Infine, voglio sottolineare la necessità di una più approfondita elaborazione del rapporto fra Partito e movimenti. E’ fuori discussione che SEL debba avere relazioni e contaminazioni con movimenti sociali più o meno organizzati, dai sindacati alle associazioni culturali a quelle del volontariato ecc. Ma non è accettabile che SEL diventi semplicemente un contenitore di movimenti sociali che, magari attraverso loro esponenti nel nostro Partito, dettano la linea nel loro singolo settore di competenza. SEL deve poter dialogare, collaborare e interagire con i movimenti, ma non assumere paternità sotto dettatura. Così come è importante che le campagne elettorali di SEL non vengano di fatto appaltate a candidati che, un po’ per disponibilità economiche un po’ per collegamenti trasversali, acquistano un peso politico nettamente maggiore rispetto a un semplice compagno (magari operaio) parimenti meritevole di appoggio, ma molto meno provvisto di soldi e di collegamenti esterni. Le campagne elettorali tendenzialmente all’americana non credo possano appartenere al DNA di un Partito di sinistra. Per qualcuno tutto ciò significa sperimentare una nuova forma-partito. Per me invece tutto ciò è uno scimmiottamento delle pratiche deteriori del nuovo modo di far politica in Italia.

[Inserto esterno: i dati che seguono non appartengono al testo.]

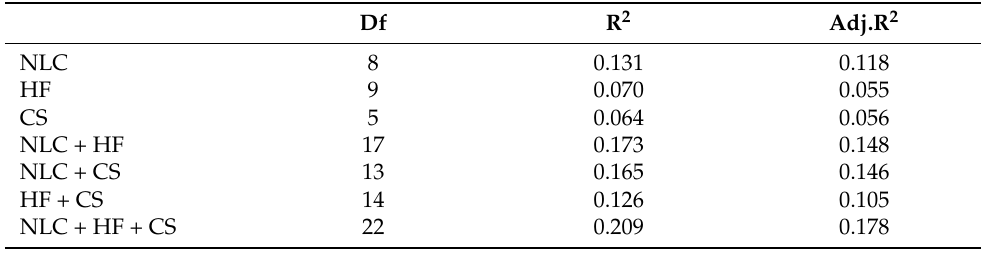
Table A6. Variance partitioning of the mite assemblage RDA by three explanatory variables: natural land cover (NLC), human footprint (HF), and climate–space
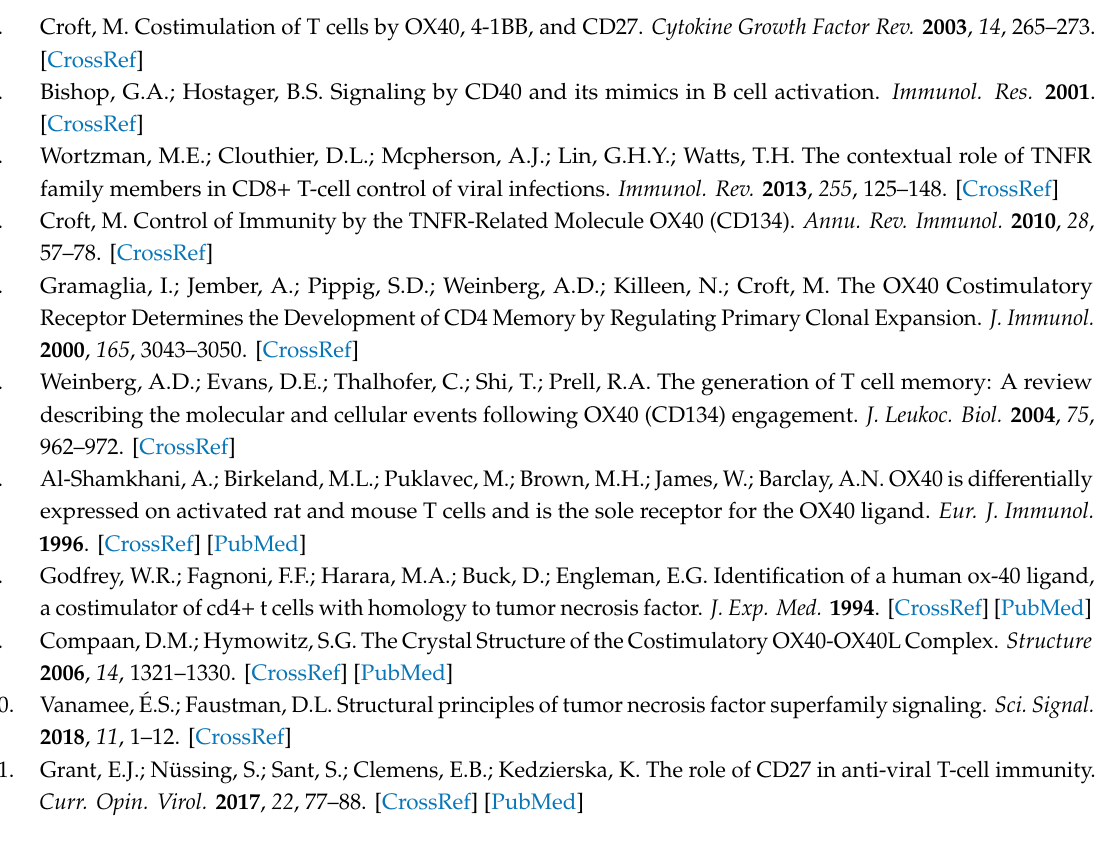
Figure S1: A. Multiple sequence alignment of mammalian OX40R (TNFRSF4) proteins B. Multiple sequence alignment of mammalian CD27 (TNFRSF7) proteins C. Multiple sequence alignment of mammalian OX40L (TNFSF4) proteins D. Multiple sequence alignment of mammalian CD70 (TNFSF7)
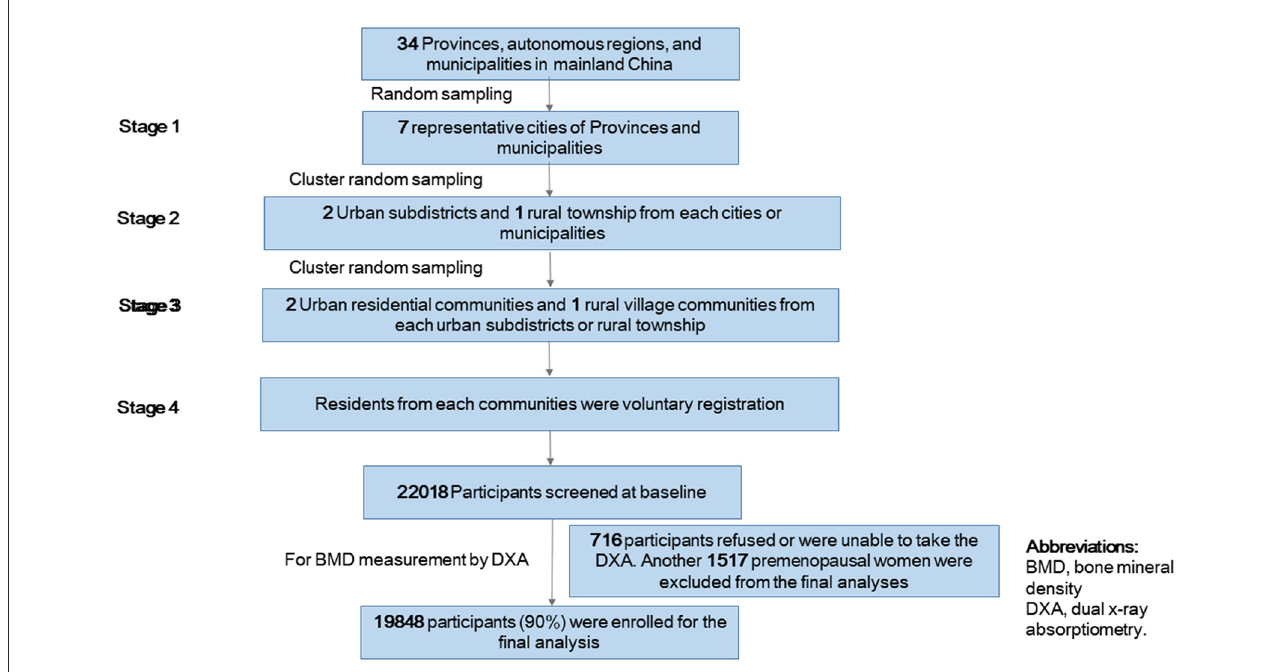
FIGURE1 Flowchart of participant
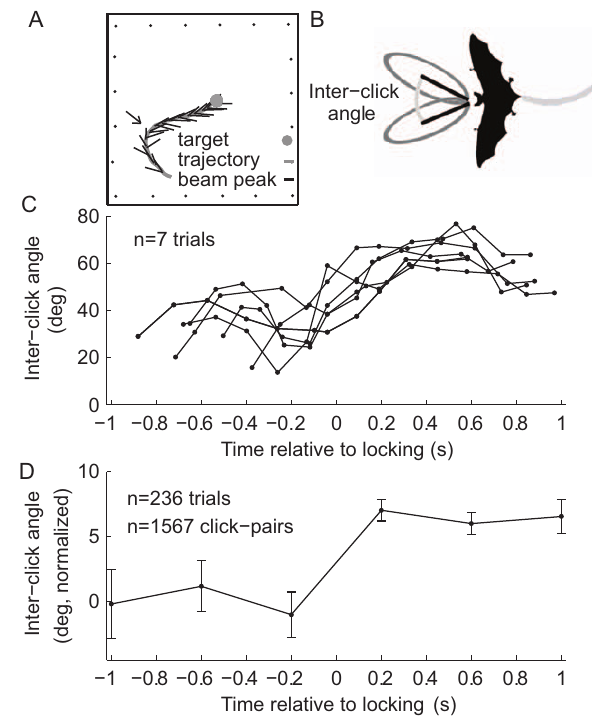
Figure 1. The inter-click beam angle is increased at the moment of locking when the bat is approaching a single object. (A) Schematic of single trial showing flight trajectory and direction of echolocation clicks in an Egyptian fruit bat (black lines). Dots at circumference, microphones; arrow, point of locking onto target. (B) Illustration of the inter-click angle. Black lines, direction of beam’s peak; gray ellipse, polar representation of the sonar beam. (C) Examples of seven trials in which the inter-click angle abruptly increased around time 0 (=the moment of locking). (D) Population average inter-click angle along the bats’ approach to a single object. The angle was normalized separately for each bat to its average un- locked angle (see Materials and Methods). Error bars, mean 6 s.e.m.; computed in 0.4-s bins.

In conclusione personalmente ritengo suicida pensare che SEL a Caserta possa rafforzarsi spaccandosi in due o in tre tronconi. Qualcuno si illude davvero che una vittoria congressuale al 51 o anche al 55% possa rendere più forte il nostro Partito? Le giuste esigenze di chiarezza politica non comportano necessariamente una lacerante spaccatura, di cui spero nessuno voglia assumersi la pesante responsabilità. Rompere le incrostazioni interne e ricomporre i pezzi sarà pure un lavoro difficile, ma vale la pena farlo (pazientemente, se almeno vogliamo essere un gruppo dirigente degno di tal nome) quando la posta in gioco è lo sviluppo del nostro Partito, ma prima ancora quello di ridare speranza e futuro ai nostri territori.